Pearson's product-moment correlation coefficient
Investigation of the degree of correlation between two variables in effect determines the strength of association between them. There are two commonly used correlation techniques. Spearman Rank correlation coefficient is calculated for data variables that are ranked and do not exhibit a normal distribution, and is therefore a non-parametric form of analysis.
Related tool:
The non-parametric equivalent to this test: Spearman Rank or rho test.
The Pearson product-moment correlation coefficient is more sensitive and therefore preferable but assumes that sample variables are normally distributed. The statistic calculated (usually defined as 'r') is independent of the raw data units and can only fall within the range of -1 and +1.
Script operation
This tool operates in much the same way as most of the others with only one specific departure from the usual methods needed. After the data input and script output range has been defined a further requestor will appear demanding the hypothesized value of the true population correlation coefficient. By default this is set as '0' and for the majority of cases can be left as this. This parameter can be changed (within the range of -1 to +1) but the considerations in doing so will be discussed later.
Click here for information about general script usage.
This test requires the input of equal sample sizes. Note that the sample labels 'x' and 'y' have been incorporated into the output by inclusion within the data range. Note also that the hypothesized population correlation coefficient was left as the default '0'.
Raw data: Spreadsheet output: Correlation: UnGrouped Data x y 5 1 x y 10 6 x 1 0.575 5 2 y 0.575 1 11 8 12 5 Pearson r: 0.575 4 1 r sq.: 0.3307 3 4 Std. Error of r: 0.2893 2 6 n: 10 7 5 d.f.: 8 1 2 t: 1.9880 P(T<=t) one-tail: 0.0410 T-Critical (95%): 1.8595 T-Critical (99%): 2.8965 P(T<=t) two-tail: 0.0820 T-Critical (95%): 2.306 T-Critical (99%): 3.3554 Confidence Intervals: 95% (+1.96): 1.3958 95% (-1.96): -0.0858 99% (+2.58): 1.6301 99% (-2.58): -0.3201
Interpretation
In the example above the correlation coefficient calculated (0.575) indicates that there is an intermediate degree of positive correlation between the two data variables.
If the correlation coefficient is -1, correlation is known as perfect and negative; a value of +1 means perfect positive correlation; a value of 0 means that there is no correlation.
Although we can see that the positive correlation between the two example variables is not particularly strong it is orthodox practice to express this result in the usual statistical terms of probability. There are two ways in which this may be accomplished.
The first method, based on determination of the significance of the 'r' statistic obtained, will require access to a table of significance levels of the value of 'r' for this particular sample size. This table is widely available in the appendices of most text books.
In the example above, r=0.575 based upon 10 pairs of observations. This means that there are n-2 degrees of freedom (i.e., 10-2=8 d.f.) and this is used to enter the table. Reference to the correlation coefficient table indicates that with d.f.=8 the value of 0.575 is less than the tabulated critical value of 0.632 found at the 0.05 level of significance.
In other words as P>0.05, we are less than 95% certain that there is statistically significant correlation between the two variables and the null hypothesis that there is no significant correlation must be retained.
In the second method the Student's t-test may be used. The correlation coefficient (r) is calculated from a pair of samples and is taken to be an estimate of the correlation present in the population data that was sampled. Where the population correlation is concerned the coefficient is termed 'p'. In this case the null hypothesis may take the form of:
HO: p = 0 and therefore HA: p is not equal to 0.
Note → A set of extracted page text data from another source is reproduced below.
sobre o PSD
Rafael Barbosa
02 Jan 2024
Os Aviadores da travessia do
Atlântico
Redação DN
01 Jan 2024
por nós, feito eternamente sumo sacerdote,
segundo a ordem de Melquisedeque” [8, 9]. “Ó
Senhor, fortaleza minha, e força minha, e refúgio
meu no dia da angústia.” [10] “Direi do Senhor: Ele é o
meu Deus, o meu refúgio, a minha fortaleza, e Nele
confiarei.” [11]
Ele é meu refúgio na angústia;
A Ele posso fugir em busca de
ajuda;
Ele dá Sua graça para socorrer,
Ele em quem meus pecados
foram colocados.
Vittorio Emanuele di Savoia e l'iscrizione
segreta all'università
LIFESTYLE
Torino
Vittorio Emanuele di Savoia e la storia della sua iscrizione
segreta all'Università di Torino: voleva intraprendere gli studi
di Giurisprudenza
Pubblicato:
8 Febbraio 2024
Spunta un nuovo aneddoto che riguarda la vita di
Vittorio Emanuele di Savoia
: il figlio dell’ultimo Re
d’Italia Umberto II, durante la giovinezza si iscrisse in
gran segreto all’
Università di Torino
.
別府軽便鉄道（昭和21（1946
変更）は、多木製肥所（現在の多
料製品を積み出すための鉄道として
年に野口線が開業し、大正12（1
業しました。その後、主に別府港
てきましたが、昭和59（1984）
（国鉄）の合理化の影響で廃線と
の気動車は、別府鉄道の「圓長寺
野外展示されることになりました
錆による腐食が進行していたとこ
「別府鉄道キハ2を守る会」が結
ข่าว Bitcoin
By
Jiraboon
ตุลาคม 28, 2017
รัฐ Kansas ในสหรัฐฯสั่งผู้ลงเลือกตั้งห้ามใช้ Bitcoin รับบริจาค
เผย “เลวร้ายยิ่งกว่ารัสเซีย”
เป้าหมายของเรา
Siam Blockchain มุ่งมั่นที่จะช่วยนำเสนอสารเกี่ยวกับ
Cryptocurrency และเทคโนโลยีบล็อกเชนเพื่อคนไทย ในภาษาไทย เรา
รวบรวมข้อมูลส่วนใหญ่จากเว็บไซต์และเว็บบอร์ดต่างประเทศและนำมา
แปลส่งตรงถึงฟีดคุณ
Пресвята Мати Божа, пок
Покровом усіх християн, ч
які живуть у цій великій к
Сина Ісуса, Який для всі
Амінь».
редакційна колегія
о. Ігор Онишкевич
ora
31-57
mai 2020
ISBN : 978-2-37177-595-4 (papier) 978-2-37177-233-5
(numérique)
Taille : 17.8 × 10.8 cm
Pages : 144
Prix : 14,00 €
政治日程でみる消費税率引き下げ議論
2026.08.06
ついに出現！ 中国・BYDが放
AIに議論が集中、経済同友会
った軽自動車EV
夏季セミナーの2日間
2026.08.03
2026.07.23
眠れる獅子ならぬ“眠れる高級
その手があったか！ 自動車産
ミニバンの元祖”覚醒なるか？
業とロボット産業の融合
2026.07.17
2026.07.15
As with the first method this is again a two-tailed test as we are not particularly interested in directional change, only whether there is significant correlation in the form of a coefficient significantly different from 0 (which is effectively no correlation).
In the two-tail output above it can be seen that the calculated value of 't' (1.9880) does not exceed the t-critical value at the 0.05 level of significance (2.306). As P>0.05 there is less than 95% certainty of statistically significant correlation between the two variables and again the null hypothesis must be retained.
Note that in the second method if it is hypothesized that 'p' is anything other than '0' then the t-test is unsuitable. In this case 'r' must be converted to a 'z' value using Fisher's z-transformation. If you alter the default hypothesized population correlation coefficient of '0' when the appropriate requestor appears then a Fisher z-transformation will be carried out and the results will be output to the spreadsheet.